From this quest emerged what I now call the Expressive Trauma Integration (ETI) approach. It includes a theoretical roadmap laying out a non-linear cycle for describing what happens after trauma as a survivor moves towards trauma integration. The ETI framework points towards an integrative approach in treatment, that incorporates all aspects of life and focuses on building capacities for wellness.
My experience as a trauma survivor and now as a therapist convinces me that to be sustainable trauma treatment must target different aspects of well-being. A variety of useful modalities are available, but often the results of any one of them are inconsistent and limited in duration. However, together, they can have a great impact that endures across time.
In life, we all experience different variations of grief. At some point or another, we will all lose people that we love, capacities that we used to have, jobs that were life-giving, locations that we once enjoyed. Kubler-Russ described grief as five stages: Denial, Anger, Bargaining, Depression, Acceptance. We may experience these stages as a sequence or all at the same time, or we may experience only some of them. Grief is complex and each person has their own unique experience of it.
Traumatic grief, that is, the grief that accompanies loss that is unexpected, is different. Such a loss triggers post-trauma survival mechanisms in addition to the mourning of whatever was unexpectedly lost.

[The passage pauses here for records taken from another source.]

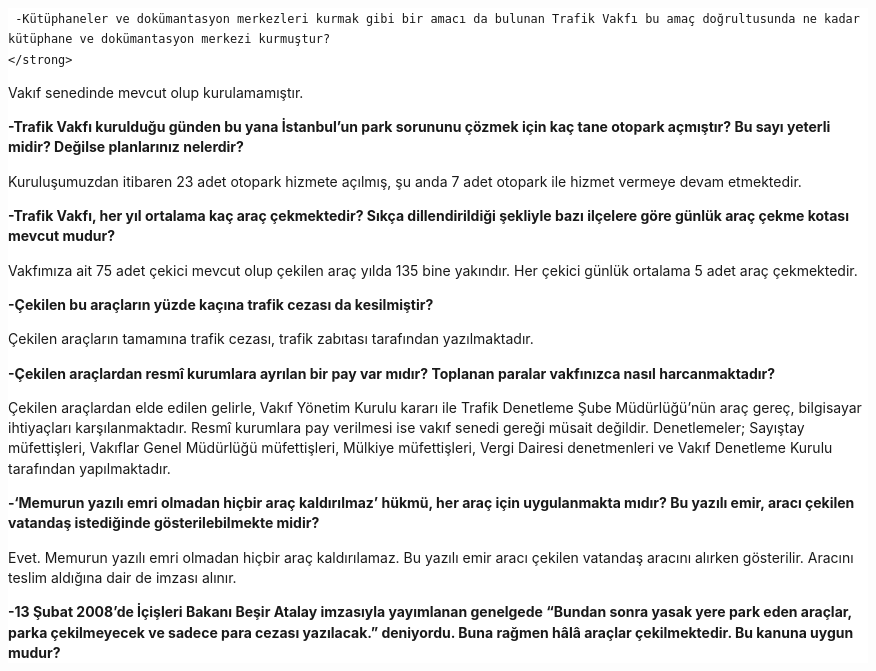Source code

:      -Kütüphaneler ve dokümantasyon merkezleri kurmak gibi bir amacı da bulunan Trafik Vakfı bu amaç doğrultusunda ne kadar kütüphane ve dokümantasyon merkezi kurmuştur?
    </strong>
   </p>
   <p>
    Vakıf senedinde mevcut olup kurulamamıştır.
   </p>
   <p>
    <strong>
     -Trafik Vakfı kurulduğu günden bu yana İstanbul’un park sorununu çözmek için kaç tane otopark açmıştır? Bu sayı yeterli midir? Değilse planlarınız nelerdir?
    </strong>
   </p>
   <p>
    Kuruluşumuzdan itibaren 23 adet otopark hizmete açılmış, şu anda 7 adet otopark ile hizmet vermeye devam etmektedir.
   </p>
   <p>
    <strong>
     -Trafik Vakfı, her yıl ortalama kaç araç çekmektedir? Sıkça dillendirildiği şekliyle bazı ilçelere göre günlük araç çekme kotası mevcut mudur?
    </strong>
   </p>
   <p>
    Vakfımıza ait 75 adet çekici mevcut olup çekilen araç yılda 135 bine yakındır. Her çekici günlük ortalama 5 adet araç çekmektedir.
   </p>
   <p>
    <strong>
     -Çekilen bu araçların yüzde kaçına trafik cezası da kesilmiştir?
    </strong>
   </p>
   <p>
    Çekilen araçların tamamına trafik cezası, trafik zabıtası tarafından yazılmaktadır.
   </p>
   <p>
    <strong>
     -Çekilen araçlardan resmî kurumlara ayrılan bir pay var mıdır? Toplanan paralar vakfınızca nasıl harcanmaktadır?
    </strong>
   </p>
   <p>
    Çekilen araçlardan elde edilen gelirle, Vakıf Yönetim Kurulu kararı ile Trafik Denetleme Şube Müdürlüğü’nün araç gereç, bilgisayar ihtiyaçları karşılanmaktadır. Resmî kurumlara pay verilmesi ise vakıf senedi gereği müsait değildir. Denetlemeler; Sayıştay müfettişleri, Vakıflar Genel Müdürlüğü müfettişleri, Mülkiye müfettişleri, Vergi Dairesi denetmenleri ve Vakıf Denetleme Kurulu tarafından yapılmaktadır.
   </p>
   <p>
    <strong>
     -‘Memurun yazılı emri olmadan hiçbir araç kaldırılmaz’ hükmü, her araç için uygulanmakta mıdır? Bu yazılı emir, aracı çekilen vatandaş istediğinde gösterilebilmekte midir?
    </strong>
   </p>
   <p>
    Evet. Memurun yazılı emri olmadan hiçbir araç kaldırılamaz. Bu yazılı emir aracı çekilen vatandaş aracını alırken gösterilir. Aracını teslim aldığına dair de imzası alınır.
   </p>
   <p>
    <strong>
     -13 Şubat 2008’de İçişleri Bakanı Beşir Atalay imzasıyla yayımlanan genelgede “Bundan sonra yasak yere park eden araçlar, parka çekilmeyecek ve sadece para cezası yazılacak.” deniyordu. Buna rağmen hâlâ araçlar çekilmektedir. Bu kanuna uygun mudur?
    </strong>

What degree of unexpectedness makes grief traumatic? That’s not definable. It varies from person to person.
Learning to Live With Fear
Fear is a part of life. Like most people, I know that. Yet, still after all these years, there are moments that I feel frozen with fear. Twenty years ago this month my brother died and I still feel frozen when I remember the moment when I learned he died.
Engaging with this traumatic loss using bottom-up modalities (movement, psychodrama, music, art-making) helped me learn to self-regulate and achieve some reduction in post-trauma stress and tension. Not perfect release, not perfect reduction, but enough to be able to engage with life and feel grief without triggering a hyper (fight/flight) or hypo (freeze) response.
I used narrative processing to work through my trauma. In doing that, I learned to reframe my worldview about myself and my past, I changed the way I defined healing, resilience and post-traumatic growth.
Moving Towards Integration
As a therapist, my main goal with clients is usually to support them to achieve trauma integration. What does that look like? As an example, here is a very brief summary of how (at this time, but it is still evolving) I understand my trauma experience after years of effort to move towards integration:
Since September 1999 life has been mixed. I am a survivor of several traumatic events as well as ongoing exposure to stress. I have lost things I am still sad about losing, including certain expectations for how things would turn out for my family and me.
Despite these losses, in this time I have able to do and gained many things that I never thought I would have or even dared to hope I would have. As a result, I have come to recognize my capacities, creativity, and even my vulnerabilities as a tremendous resource for living. I’ve been able to create a way of living with trauma that gives meaning and purpose, gratefully not just to me, but to many others who engage with the expressive trauma integration approach.